-------- Исходный текст --------

Вот почему я изменил свою точку зрения: хотя чрезвычайно интересно уяснить природу человеческого сознания, этого не требуется для фундаментальной физической теории, которая нуждается лишь в том, чтобы вывести из уравнений консенсусную реальность. Иными словами, то, что Дуглас Адамс называл главным вопросом жизни, Вселенной и всего такого, распадается на две части, которые можно рассматривать отдельно. Задачей физики предстает выведение консенсусной реальности из внешней реальности, а задачей когнитивистики – выведение внутренней реальности из консенсусной реальности. Это два великих вызова для третьего тысячелетия. Оба они по-своему пугающие, и я рад, что мне не надо иметь с ними дело одновременно.
Табл. 9.1. Ключевые термины, которые будут использоваться в дальнейшем.
Физика: связь внешней реальности с консенсусной
Консенсусная реальность сильно отличается от внутренней, и понимание связи между ними есть задача, соответствующая по сложности проникновению в природу сознания. Консенсусная реальность сильно отличается и от внешней реальности, и поэтому принципиально важно не путать их. На мой взгляд, история современной физики показывает, что в нескольких научных прорывах наибольшую сложность представляли не математические выкладки, а понимание того, как взаимосвязаны эти две реальности.
В 1905 году, когда Эйнштейн сформулировал специальную теорию относительности, многие из ее ключевых уравнений уже были получены Хендриком Лоренцем и другими учеными. Однако чтобы увидеть связь математики с измерениями, потребовался гений Эйнштейна. Он понял, что длины и интервалы времени, появляющиеся в математическом описании внешней реальности, отличаются от тех, которые измеряются в консенсусной реальности, и что эти различия зависят от движения. Так, если самолет пролетает над группой людей, то в их консенсусной реальности он будет короче, чем до взлета, а его бортовой хронометр будет идти медленнее[58].
Десять лет спустя, когда Эйнштейн выдвинул общую теорию относительности, Бернхард Риман и другие ученые уже разработали ключевые элементы соответствующего математического формализма. Однако увенчать работу главным результатом вновь оказалось столь трудно, что потребовалось эйнштейновское озарение – понимание того, что искривленному пространству в математическом описании внешней реальности в консенсусной реальности соответствует гравитация. Чтобы оценить, насколько это было трудно, представьте, что Исааку Ньютону на смертном одре явился джинн и предложил исполнить последнее желание. Ньютон решился:
– Пожалуйста, скажи мне, какими будут уравнения гравитации через триста лет.

--------

* [Суть задания]: Перепишите без изменений фрагмент текста о консенсусной реальности, начиная со слов «Вот почему я» и заканчивая словами «использоваться в дальнейшем.».

-------- Материал --------

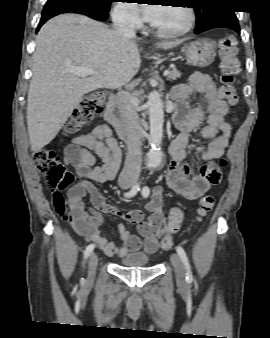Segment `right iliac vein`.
Here are the masks:
<instances>
[{
    "instance_id": "obj_1",
    "label": "right iliac vein",
    "mask_w": 270,
    "mask_h": 338,
    "mask_svg": "<svg viewBox=\"0 0 270 338\" xmlns=\"http://www.w3.org/2000/svg\"><path fill=\"white\" fill-rule=\"evenodd\" d=\"M129 185L124 184L122 185V188L127 189ZM98 264V257L95 253H92L89 258V264H88V277H87V284H91L95 278L96 274V267Z\"/></svg>"
}]
</instances>
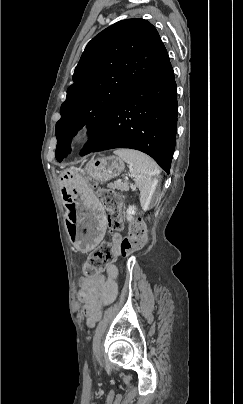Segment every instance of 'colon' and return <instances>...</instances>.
I'll use <instances>...</instances> for the list:
<instances>
[{"label": "colon", "mask_w": 243, "mask_h": 404, "mask_svg": "<svg viewBox=\"0 0 243 404\" xmlns=\"http://www.w3.org/2000/svg\"><path fill=\"white\" fill-rule=\"evenodd\" d=\"M98 197L107 212V223L111 230L121 231L123 228L120 213V200L111 189H98ZM147 231L141 220H136L130 227L128 234L121 240L119 252L126 257L140 250L146 243ZM116 246L111 242L100 244L90 253L83 268V274L87 278L95 277L108 264L115 261Z\"/></svg>", "instance_id": "1"}]
</instances>
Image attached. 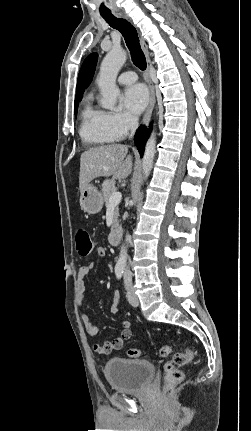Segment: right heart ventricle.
<instances>
[{
    "mask_svg": "<svg viewBox=\"0 0 251 431\" xmlns=\"http://www.w3.org/2000/svg\"><path fill=\"white\" fill-rule=\"evenodd\" d=\"M107 112L97 108L87 99L81 111L80 136L89 144L104 145L116 140L106 122Z\"/></svg>",
    "mask_w": 251,
    "mask_h": 431,
    "instance_id": "1",
    "label": "right heart ventricle"
}]
</instances>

--------

* [Решение задачи]:
Вот почему я изменил свою точку зрения: хотя чрезвычайно интересно уяснить природу человеческого сознания, этого не требуется для фундаментальной физической теории, которая нуждается лишь в том, чтобы вывести из уравнений консенсусную реальность. Иными словами, то, что Дуглас Адамс называл главным вопросом жизни, Вселенной и всего такого, распадается на две части, которые можно рассматривать отдельно. Задачей физики предстает выведение консенсусной реальности из внешней реальности, а задачей когнитивистики – выведение внутренней реальности из консенсусной реальности. Это два великих вызова для третьего тысячелетия. Оба они по-своему пугающие, и я рад, что мне не надо иметь с ними дело одновременно.
Табл. 9.1. Ключевые термины, которые будут использоваться в дальнейшем.